→ WHAT YOU SHOULD DO
Report each line of the data below in which "illustrating" appears.

→ RECORD SET
= = = = =
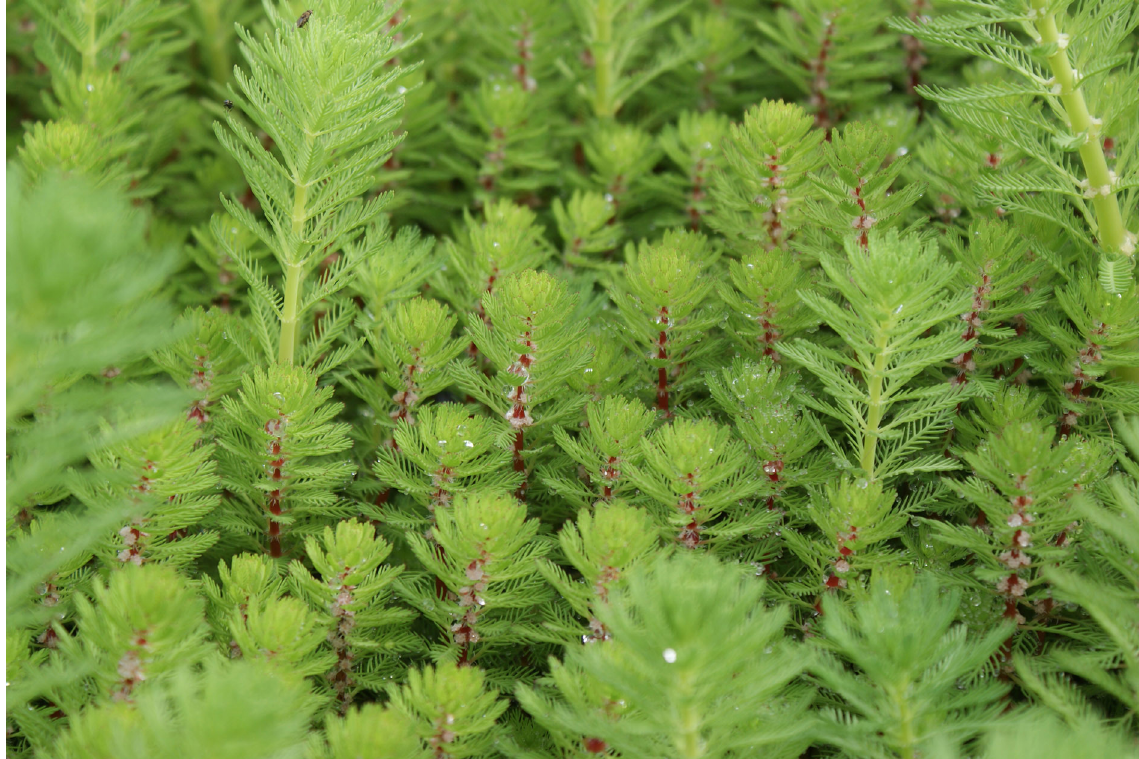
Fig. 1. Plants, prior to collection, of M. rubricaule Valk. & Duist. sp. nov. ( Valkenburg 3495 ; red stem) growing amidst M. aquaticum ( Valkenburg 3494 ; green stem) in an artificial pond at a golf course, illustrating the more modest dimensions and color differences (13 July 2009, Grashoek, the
= = = = =
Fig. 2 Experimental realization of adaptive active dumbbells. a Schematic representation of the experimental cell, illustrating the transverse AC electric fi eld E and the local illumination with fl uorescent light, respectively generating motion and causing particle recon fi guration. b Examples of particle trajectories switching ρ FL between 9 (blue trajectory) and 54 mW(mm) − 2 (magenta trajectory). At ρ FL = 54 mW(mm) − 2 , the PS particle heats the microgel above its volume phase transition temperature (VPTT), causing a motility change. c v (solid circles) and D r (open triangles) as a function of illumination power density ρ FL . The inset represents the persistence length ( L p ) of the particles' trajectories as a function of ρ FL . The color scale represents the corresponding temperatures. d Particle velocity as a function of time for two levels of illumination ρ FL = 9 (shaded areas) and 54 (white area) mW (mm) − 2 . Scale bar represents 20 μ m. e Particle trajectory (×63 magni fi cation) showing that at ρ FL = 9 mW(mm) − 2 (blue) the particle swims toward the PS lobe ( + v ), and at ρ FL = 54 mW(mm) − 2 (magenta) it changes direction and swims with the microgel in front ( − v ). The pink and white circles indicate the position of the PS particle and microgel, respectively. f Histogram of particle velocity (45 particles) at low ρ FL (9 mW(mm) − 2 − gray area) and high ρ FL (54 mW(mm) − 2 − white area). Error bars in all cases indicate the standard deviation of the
= = = = =
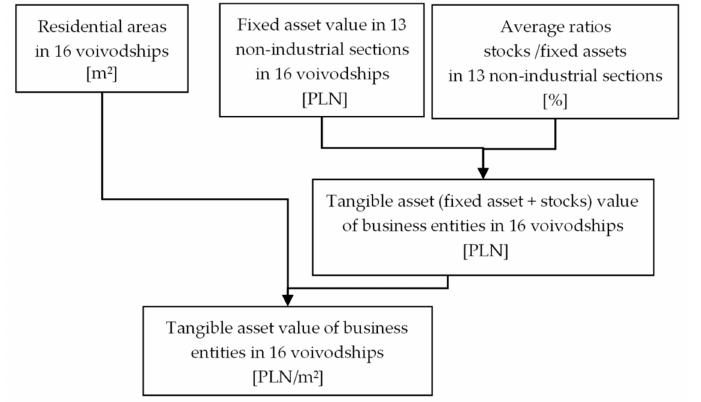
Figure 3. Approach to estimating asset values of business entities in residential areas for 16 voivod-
= = = = =
→ TASK RESPONSE
Fig. 1. Plants, prior to collection, of M. rubricaule Valk. & Duist. sp. nov. ( Valkenburg 3495 ; red stem) growing amidst M. aquaticum ( Valkenburg 3494 ; green stem) in an artificial pond at a golf course, illustrating the more modest dimensions and color differences (13 July 2009, Grashoek, the
Fig. 2 Experimental realization of adaptive active dumbbells. a Schematic representation of the experimental cell, illustrating the transverse AC electric fi eld E and the local illumination with fl uorescent light, respectively generating motion and causing particle recon fi guration. b Examples of particle trajectories switching ρ FL between 9 (blue trajectory) and 54 mW(mm) − 2 (magenta trajectory). At ρ FL = 54 mW(mm) − 2 , the PS particle heats the microgel above its volume phase transition temperature (VPTT), causing a motility change. c v (solid circles) and D r (open triangles) as a function of illumination power density ρ FL . The inset represents the persistence length ( L p ) of the particles' trajectories as a function of ρ FL . The color scale represents the corresponding temperatures. d Particle velocity as a function of time for two levels of illumination ρ FL = 9 (shaded areas) and 54 (white area) mW (mm) − 2 . Scale bar represents 20 μ m. e Particle trajectory (×63 magni fi cation) showing that at ρ FL = 9 mW(mm) − 2 (blue) the particle swims toward the PS lobe ( + v ), and at ρ FL = 54 mW(mm) − 2 (magenta) it changes direction and swims with the microgel in front ( − v ). The pink and white circles indicate the position of the PS particle and microgel, respectively. f Histogram of particle velocity (45 particles) at low ρ FL (9 mW(mm) − 2 − gray area) and high ρ FL (54 mW(mm) − 2 − white area). Error bars in all cases indicate the standard deviation of the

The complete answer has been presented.